GOAL:
Rewrite the entries below, substituting "text_block" for every occurrence of "text_box" and keeping everything else the same.

(Dataset entries)
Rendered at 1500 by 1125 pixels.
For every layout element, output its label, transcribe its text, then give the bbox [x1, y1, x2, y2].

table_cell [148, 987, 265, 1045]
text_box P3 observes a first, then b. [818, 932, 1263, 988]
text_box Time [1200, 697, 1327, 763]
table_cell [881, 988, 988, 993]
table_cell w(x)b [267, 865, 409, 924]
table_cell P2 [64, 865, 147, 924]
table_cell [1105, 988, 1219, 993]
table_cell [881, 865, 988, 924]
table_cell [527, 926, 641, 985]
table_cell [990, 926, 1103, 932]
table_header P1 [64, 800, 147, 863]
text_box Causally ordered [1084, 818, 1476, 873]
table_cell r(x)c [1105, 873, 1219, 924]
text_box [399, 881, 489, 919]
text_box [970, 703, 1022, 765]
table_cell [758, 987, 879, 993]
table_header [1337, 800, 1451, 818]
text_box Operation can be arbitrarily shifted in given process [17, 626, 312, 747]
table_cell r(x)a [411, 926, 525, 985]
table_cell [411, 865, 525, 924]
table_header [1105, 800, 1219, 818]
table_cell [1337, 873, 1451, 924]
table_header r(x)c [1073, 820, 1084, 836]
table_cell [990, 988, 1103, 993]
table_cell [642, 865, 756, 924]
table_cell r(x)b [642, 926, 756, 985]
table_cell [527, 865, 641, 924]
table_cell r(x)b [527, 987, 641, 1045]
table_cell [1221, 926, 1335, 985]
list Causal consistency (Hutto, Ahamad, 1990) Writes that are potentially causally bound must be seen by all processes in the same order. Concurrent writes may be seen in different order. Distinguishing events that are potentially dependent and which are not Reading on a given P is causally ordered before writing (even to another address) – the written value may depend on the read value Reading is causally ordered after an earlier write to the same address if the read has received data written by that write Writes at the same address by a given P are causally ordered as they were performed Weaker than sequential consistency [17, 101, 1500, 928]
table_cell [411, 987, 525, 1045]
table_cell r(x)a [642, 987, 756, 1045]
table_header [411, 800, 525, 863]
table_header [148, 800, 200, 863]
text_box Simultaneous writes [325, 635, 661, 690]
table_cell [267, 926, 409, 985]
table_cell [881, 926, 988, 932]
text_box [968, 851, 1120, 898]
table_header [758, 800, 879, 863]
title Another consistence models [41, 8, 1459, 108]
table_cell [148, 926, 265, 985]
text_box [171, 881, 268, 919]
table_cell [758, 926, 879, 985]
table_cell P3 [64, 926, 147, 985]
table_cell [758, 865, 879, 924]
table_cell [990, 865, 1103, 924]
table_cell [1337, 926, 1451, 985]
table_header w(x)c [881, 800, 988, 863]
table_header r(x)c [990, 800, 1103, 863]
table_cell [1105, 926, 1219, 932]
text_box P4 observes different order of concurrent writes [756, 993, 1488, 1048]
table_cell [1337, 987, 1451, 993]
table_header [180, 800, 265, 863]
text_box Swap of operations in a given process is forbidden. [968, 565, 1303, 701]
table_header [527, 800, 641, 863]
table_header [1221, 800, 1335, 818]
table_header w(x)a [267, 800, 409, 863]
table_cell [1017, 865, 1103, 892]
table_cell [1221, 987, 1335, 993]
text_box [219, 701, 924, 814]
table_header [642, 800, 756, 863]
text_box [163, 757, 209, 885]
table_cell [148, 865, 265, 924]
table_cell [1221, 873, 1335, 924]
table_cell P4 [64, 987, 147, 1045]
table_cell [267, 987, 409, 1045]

ANSWER FOR THIS EXERCISE:
Rendered at 1500 by 1125 pixels.
For every layout element, output its label, transcribe its text, then give the bbox [x1, y1, x2, y2].

table_cell [148, 987, 265, 1045]
text_block P3 observes a first, then b. [818, 932, 1263, 988]
text_block Time [1200, 697, 1327, 763]
table_cell [881, 988, 988, 993]
table_cell w(x)b [267, 865, 409, 924]
table_cell P2 [64, 865, 147, 924]
table_cell [1105, 988, 1219, 993]
table_cell [881, 865, 988, 924]
table_cell [527, 926, 641, 985]
table_cell [990, 926, 1103, 932]
table_header P1 [64, 800, 147, 863]
text_block Causally ordered [1084, 818, 1476, 873]
table_cell r(x)c [1105, 873, 1219, 924]
text_block [399, 881, 489, 919]
text_block [970, 703, 1022, 765]
table_cell [758, 987, 879, 993]
table_header [1337, 800, 1451, 818]
text_block Operation can be arbitrarily shifted in given process [17, 626, 312, 747]
table_cell r(x)a [411, 926, 525, 985]
table_cell [411, 865, 525, 924]
table_header [1105, 800, 1219, 818]
table_cell [1337, 873, 1451, 924]
table_header r(x)c [1073, 820, 1084, 836]
table_cell [990, 988, 1103, 993]
table_cell [642, 865, 756, 924]
table_cell r(x)b [642, 926, 756, 985]
table_cell [527, 865, 641, 924]
table_cell r(x)b [527, 987, 641, 1045]
table_cell [1221, 926, 1335, 985]
list Causal consistency (Hutto, Ahamad, 1990) Writes that are potentially causally bound must be seen by all processes in the same order. Concurrent writes may be seen in different order. Distinguishing events that are potentially dependent and which are not Reading on a given P is causally ordered before writing (even to another address) – the written value may depend on the read value Reading is causally ordered after an earlier write to the same address if the read has received data written by that write Writes at the same address by a given P are causally ordered as they were performed Weaker than sequential consistency [17, 101, 1500, 928]
table_cell [411, 987, 525, 1045]
table_cell r(x)a [642, 987, 756, 1045]
table_header [411, 800, 525, 863]
table_header [148, 800, 200, 863]
text_block Simultaneous writes [325, 635, 661, 690]
table_cell [267, 926, 409, 985]
table_cell [881, 926, 988, 932]
text_block [968, 851, 1120, 898]
table_header [758, 800, 879, 863]
title Another consistence models [41, 8, 1459, 108]
table_cell [148, 926, 265, 985]
text_block [171, 881, 268, 919]
table_cell [758, 926, 879, 985]
table_cell P3 [64, 926, 147, 985]
table_cell [758, 865, 879, 924]
table_cell [990, 865, 1103, 924]
table_cell [1337, 926, 1451, 985]
table_header w(x)c [881, 800, 988, 863]
table_header r(x)c [990, 800, 1103, 863]
table_cell [1105, 926, 1219, 932]
text_block P4 observes different order of concurrent writes [756, 993, 1488, 1048]
table_cell [1337, 987, 1451, 993]
table_header [180, 800, 265, 863]
text_block Swap of operations in a given process is forbidden. [968, 565, 1303, 701]
table_header [527, 800, 641, 863]
table_header [1221, 800, 1335, 818]
table_header w(x)a [267, 800, 409, 863]
table_cell [1017, 865, 1103, 892]
table_cell [1221, 987, 1335, 993]
text_block [219, 701, 924, 814]
table_header [642, 800, 756, 863]
text_block [163, 757, 209, 885]
table_cell [148, 865, 265, 924]
table_cell [1221, 873, 1335, 924]
table_cell P4 [64, 987, 147, 1045]
table_cell [267, 987, 409, 1045]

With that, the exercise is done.